So haben fast zeitgleich zwei aktuelle Publikationen aus den USA1 und Wales2 unabhängig voneinander das gleiche Ergebnis geliefert: Zwischen dem Körpergewicht von Kindern und der Ernährungsweise existiert kein statistisch relevanter Zusammenhang.

Die Forscher untersuchten dazu den Konsum sowohl von gezuckerten Softdrinks, Süßigkeiten, Fast Food als auch von Obst und Gemüse. In beiden Studien, die frei von "conflict of interest" und ohne "industrial funding" durchgeführt wurden, konnte keine signifikante Korrelation zwischen kindlicher Fettleibigkeit und Ernährung gefunden werden.

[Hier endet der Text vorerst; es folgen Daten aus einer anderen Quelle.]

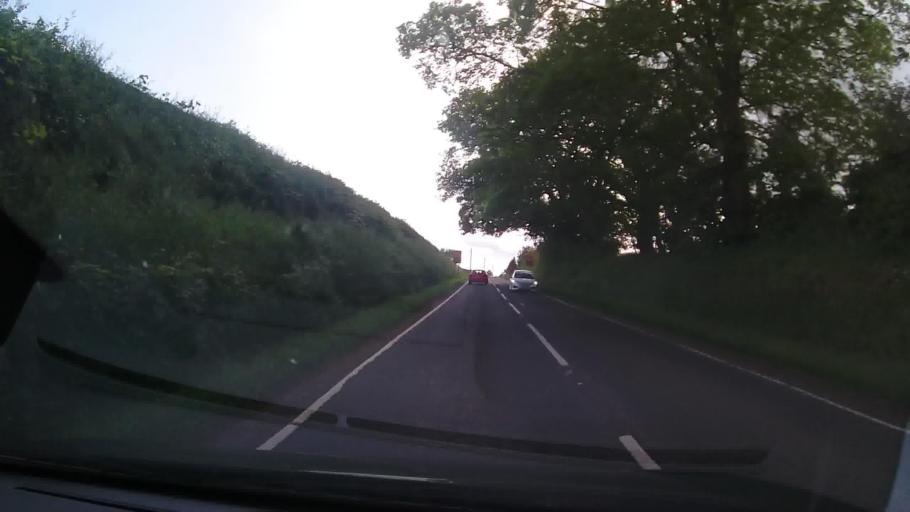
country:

Diese aktuellen Studien bestätigen zahlreiche bereits erschienene Publikationen3 und verdeutlichen erneut: Die von Ernährungsideologen propagierte Angstformel "Limo, Süßigkeiten und Fastfood machen Kinder dick" ist aus wissenschaftlicher Sicht nicht im Geringsten haltbar - es existieren noch nicht einmal konsistente Korrelationen (statistische Zusammenhänge), geschweige denn Kausalitäten (Ursache-Wirkung-Belege).

Die Zusammenhänge zwischen Kindergewicht und Lebensstilfaktoren sind wesentlich komplexer und vielschichtiger als eine banale Reduktion auf "Limo & Burger". Derartig reduzierter Populismus ist ein Schrei der Hilflosigkeit machtgieriger Ernährungsapostel, die damit Souveränität vorgaukeln wollen und müssen (zur Existenzberechtigung), sonst nichts.

Kein Beweis für die vielfach beschworene "Generation dicker Kinder"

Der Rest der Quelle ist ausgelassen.